Upstream of innovation, large companies such as GAFAM participate massively in financing start-ups and the ecosystem ofopen innovation through your funds corporate venture capital. The Google Venture fund holds more than $8 billion in investments in start-ups, some of which have been or will be acquired by the parent company. In 2021, in the United States, venture capital funds from large companies contributed US$142.2 billion of the US$332.8 billion in venture capital investments made in the country, or 42.7%.

It is therefore necessary to place the acquisitions of start-ups by GAFAM and other large groups in the global functioning of ecosystems ofopen innovation. These acquisitions promote the acceleration and industrialization of innovation, providing financing, technological capacity building and marketing. These acquisitions also constitute a formidable incentive mechanism to contribute to the creation of innovative start-ups for the other players in the ecosystem, be they entrepreneurs, employees, university researchers, venture capitalists and all service providers. services remunerated in shares or stock options -ups.

Preventing large companies from acquiring start-ups would therefore constitute a questioning of the functioning of theopen innovation and would lead to the removal of critical actors from the innovation lifecycle. The economic interest of a group that acquires a start-up is to develop it to fuel its growth and to monetize its investment. When Facebook acquired the startup Instagram (founded in 2010) in 2012 for a billion dollars, then it invested heavily in financial, technological and commercial resources to increase the number of users from 30 million in 2011 to another two billion by the end of 2021.

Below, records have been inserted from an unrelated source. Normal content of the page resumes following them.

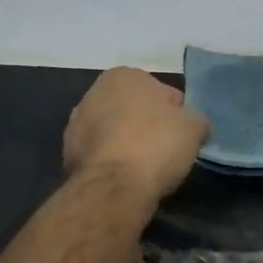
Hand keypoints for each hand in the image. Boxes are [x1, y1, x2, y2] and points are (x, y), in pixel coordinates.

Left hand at [64, 68, 208, 204]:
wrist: (114, 186)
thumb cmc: (156, 144)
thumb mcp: (194, 127)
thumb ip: (195, 120)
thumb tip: (193, 126)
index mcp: (124, 76)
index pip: (162, 92)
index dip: (177, 115)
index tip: (183, 136)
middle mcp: (94, 92)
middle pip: (134, 110)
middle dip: (147, 126)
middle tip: (166, 151)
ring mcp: (76, 124)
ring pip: (114, 132)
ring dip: (127, 144)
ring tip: (145, 168)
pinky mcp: (68, 154)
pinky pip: (101, 154)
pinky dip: (113, 162)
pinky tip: (125, 178)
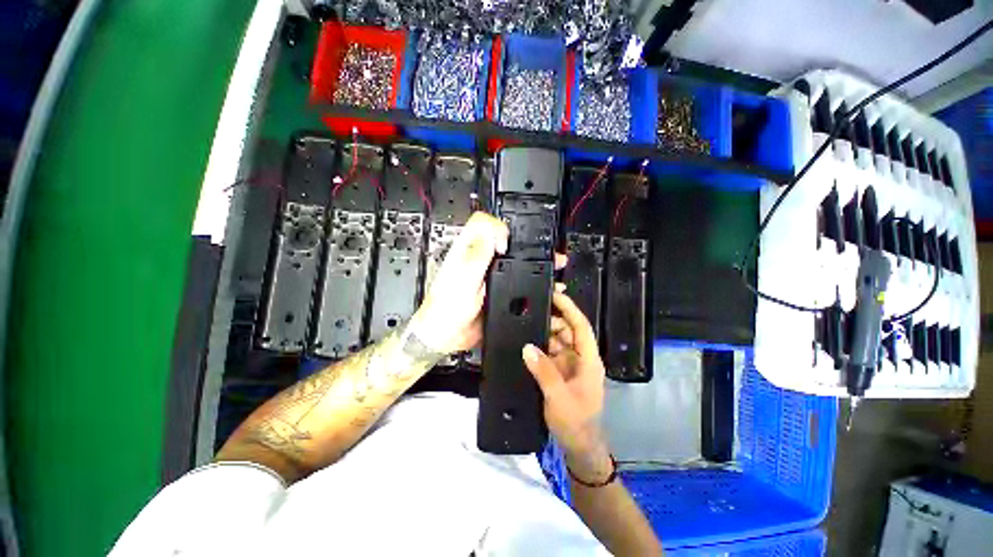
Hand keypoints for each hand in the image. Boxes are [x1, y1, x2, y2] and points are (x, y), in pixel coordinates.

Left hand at [408, 212, 507, 354]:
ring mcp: (482, 270)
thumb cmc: (446, 308)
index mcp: (463, 250)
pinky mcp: (490, 283)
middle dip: (508, 237)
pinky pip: (505, 270)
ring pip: (500, 250)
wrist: (447, 333)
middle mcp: (473, 257)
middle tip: (512, 252)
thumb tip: (493, 234)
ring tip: (516, 262)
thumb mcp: (463, 279)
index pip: (482, 222)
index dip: (497, 227)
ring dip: (511, 253)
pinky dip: (513, 269)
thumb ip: (478, 255)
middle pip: (494, 233)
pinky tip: (513, 276)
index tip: (503, 246)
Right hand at [522, 292, 610, 475]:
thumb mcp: (559, 397)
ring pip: (558, 340)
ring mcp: (570, 364)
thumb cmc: (576, 421)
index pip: (581, 326)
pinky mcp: (560, 371)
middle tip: (530, 312)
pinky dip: (540, 346)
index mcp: (588, 359)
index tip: (554, 295)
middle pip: (568, 330)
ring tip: (525, 325)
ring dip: (544, 332)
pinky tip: (527, 343)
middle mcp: (581, 357)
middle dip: (552, 319)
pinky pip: (549, 352)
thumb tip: (527, 347)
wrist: (578, 446)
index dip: (569, 308)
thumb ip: (544, 371)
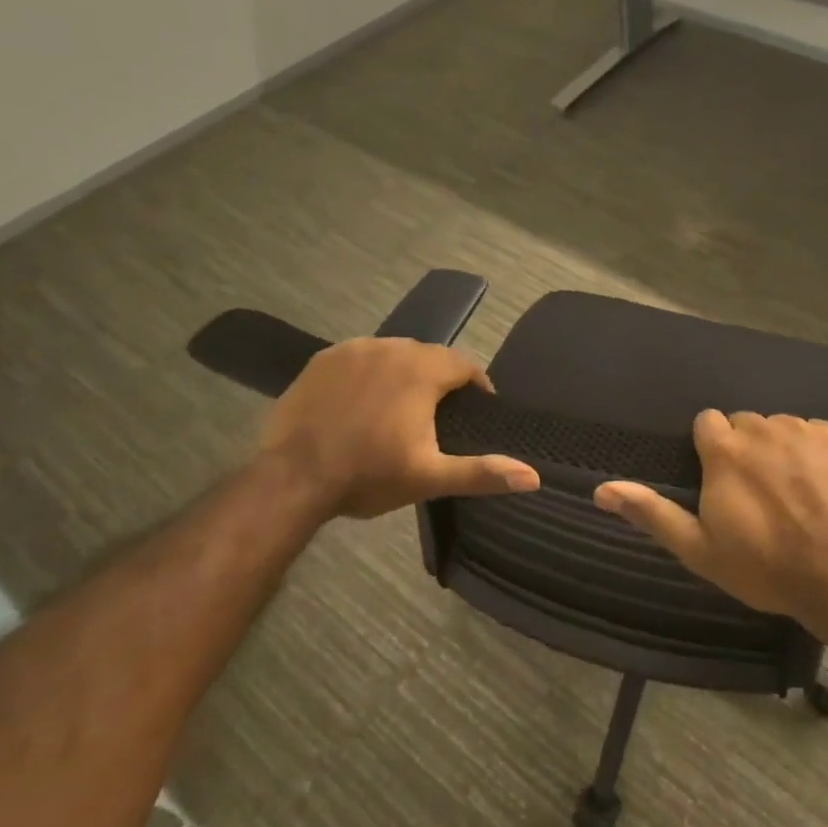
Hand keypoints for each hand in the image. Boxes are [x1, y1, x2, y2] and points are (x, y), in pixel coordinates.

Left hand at [260, 338, 539, 518]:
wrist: (293, 478)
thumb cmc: (368, 475)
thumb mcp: (430, 477)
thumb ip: (483, 472)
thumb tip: (534, 476)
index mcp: (422, 371)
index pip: (463, 365)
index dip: (476, 385)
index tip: (477, 408)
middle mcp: (391, 348)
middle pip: (429, 355)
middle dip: (440, 378)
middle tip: (438, 413)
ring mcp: (353, 350)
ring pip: (393, 353)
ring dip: (404, 372)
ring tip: (401, 405)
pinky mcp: (322, 359)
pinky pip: (359, 357)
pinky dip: (369, 372)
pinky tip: (362, 399)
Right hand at [592, 410, 827, 638]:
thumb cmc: (766, 567)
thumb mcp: (700, 549)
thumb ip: (652, 513)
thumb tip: (602, 488)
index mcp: (725, 451)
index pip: (707, 422)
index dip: (711, 448)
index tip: (719, 477)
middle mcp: (763, 429)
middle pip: (745, 424)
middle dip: (745, 449)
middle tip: (756, 491)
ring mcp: (805, 431)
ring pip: (781, 427)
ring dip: (779, 449)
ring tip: (791, 490)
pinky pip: (816, 433)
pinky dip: (814, 452)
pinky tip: (822, 485)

A large group that swallows a complementary, non-competing innovation from an acquired start-up would be economically irrational. Large groups tend to weaken start-ups that refuse to be acquired, namely by copying their features. Netscape refused in 1994 to be bought by Microsoft and ended up disappearing in the face of competition from Microsoft Explorer. In 2013, Snapchat turned down a takeover offer from Facebook and has since continued to see its potential buyer weaken it by copying it.

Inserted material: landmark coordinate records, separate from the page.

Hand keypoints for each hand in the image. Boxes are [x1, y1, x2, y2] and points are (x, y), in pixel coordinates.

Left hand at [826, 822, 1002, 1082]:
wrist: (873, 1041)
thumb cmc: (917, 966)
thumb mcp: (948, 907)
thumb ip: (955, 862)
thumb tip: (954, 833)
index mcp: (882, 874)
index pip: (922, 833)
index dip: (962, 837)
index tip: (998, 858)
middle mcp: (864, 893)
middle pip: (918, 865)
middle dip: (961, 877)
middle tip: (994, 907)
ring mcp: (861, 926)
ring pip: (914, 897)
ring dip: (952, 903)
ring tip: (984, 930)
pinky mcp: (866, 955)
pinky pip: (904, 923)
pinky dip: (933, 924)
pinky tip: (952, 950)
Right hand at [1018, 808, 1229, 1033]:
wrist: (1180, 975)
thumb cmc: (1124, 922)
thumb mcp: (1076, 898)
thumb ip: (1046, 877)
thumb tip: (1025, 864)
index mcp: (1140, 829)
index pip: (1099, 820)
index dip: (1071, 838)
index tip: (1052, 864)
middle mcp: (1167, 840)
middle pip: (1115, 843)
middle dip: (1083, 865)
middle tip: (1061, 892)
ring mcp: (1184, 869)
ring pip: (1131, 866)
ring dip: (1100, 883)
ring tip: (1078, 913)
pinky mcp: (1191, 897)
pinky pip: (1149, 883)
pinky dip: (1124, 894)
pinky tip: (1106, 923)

What is the role of the regulator?

Once it is accepted that these acquisitions constitute a factor of acceleration and not of predation of innovation, it is worth asking about the role of the legislator. The danger is that when the acquired innovation reaches maturity, it acquires a monopoly position, which is done to the detriment of new innovations.

If the Google Store were an independent entity, it would not favor other Alphabet products. Therefore, it is necessary to regulate the GAFAMs when their new activities reach maturity. The legislator could impose divisions of mature innovations through spin-offs. Today, separate YouTube from Google, Instagram from Facebook, or LinkedIn from Microsoft.

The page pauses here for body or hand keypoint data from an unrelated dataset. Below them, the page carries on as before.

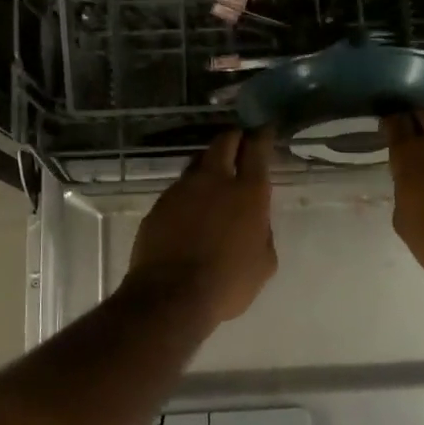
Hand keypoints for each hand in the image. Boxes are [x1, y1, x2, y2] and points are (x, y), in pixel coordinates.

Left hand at [126, 130, 277, 325]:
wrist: (172, 296)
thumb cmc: (229, 283)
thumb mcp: (264, 262)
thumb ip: (262, 233)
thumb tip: (255, 223)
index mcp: (248, 193)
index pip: (257, 150)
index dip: (262, 135)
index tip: (264, 128)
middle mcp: (215, 181)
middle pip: (223, 143)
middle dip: (234, 138)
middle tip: (239, 142)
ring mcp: (182, 190)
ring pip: (197, 163)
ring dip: (209, 163)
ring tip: (214, 176)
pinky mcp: (159, 205)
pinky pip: (178, 189)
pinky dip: (189, 192)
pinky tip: (191, 209)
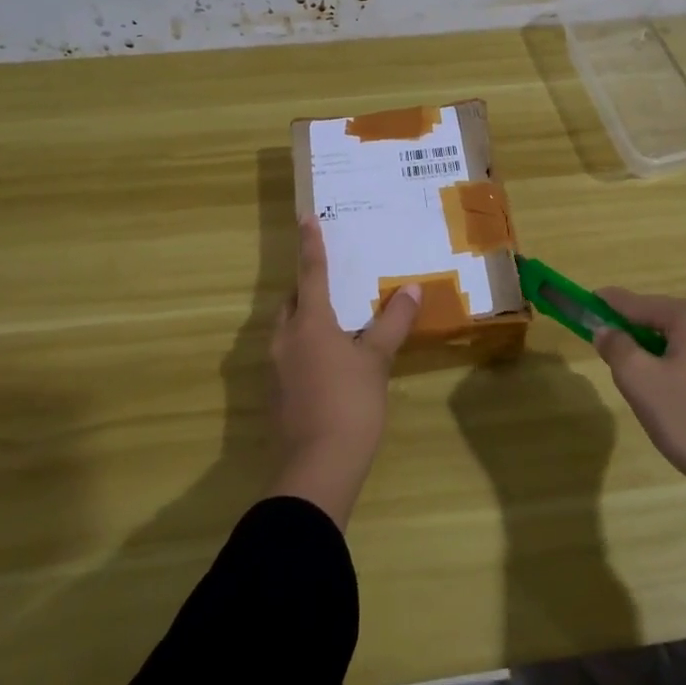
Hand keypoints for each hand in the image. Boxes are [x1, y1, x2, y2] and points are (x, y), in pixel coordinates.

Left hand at [266, 217, 419, 526]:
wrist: (317, 467)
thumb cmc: (351, 404)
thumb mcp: (376, 361)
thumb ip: (392, 323)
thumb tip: (410, 289)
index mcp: (309, 323)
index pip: (311, 273)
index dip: (311, 245)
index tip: (306, 217)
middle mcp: (285, 339)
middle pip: (293, 302)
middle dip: (308, 289)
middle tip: (335, 284)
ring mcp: (275, 369)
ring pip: (288, 330)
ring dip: (306, 320)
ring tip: (336, 324)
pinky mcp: (275, 394)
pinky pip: (289, 355)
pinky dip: (305, 348)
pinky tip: (328, 364)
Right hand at [591, 288, 685, 504]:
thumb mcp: (640, 382)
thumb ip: (617, 348)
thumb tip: (607, 330)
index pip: (637, 302)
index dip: (607, 304)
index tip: (583, 304)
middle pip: (660, 319)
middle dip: (633, 334)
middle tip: (612, 360)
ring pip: (680, 341)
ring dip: (656, 354)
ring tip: (642, 387)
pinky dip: (678, 367)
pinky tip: (674, 399)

On the other hand, in terms of innovation, Europe must be concerned about the fragility of its venture capital industry. Amounts invested remain low and more and more US venture capital funds are investing in Europe and competing with European funds with much larger capital.

Since 2016, Insight Partners has made 84 investments in European start-ups, Accel 59, Tiger Global Management 51 and Index Ventures 46. These funds are the Trojan horse of large US companies that sometimes fund these venture capitalists who give them access to private information in these European start-ups, but above all to buy them back at higher prices than those offered by large European companies.

In 2021, US venture capitalists participated in 2,210 investment rounds in Europe for a value of €70.7 billion. The average amount of capital raised by a European start-up is €38 million when an American fund participates in the funding round compared to just €6.3 million when there is no American investor.

What is important for European sovereignty is therefore to develop a powerful venture capital industry that is well connected with the continent’s leading companies to promote the development of innovative start-ups. We’re still a long way off. In 2021, European venture capital firms raised just €18.2 billion, 18% of which through corporate funds.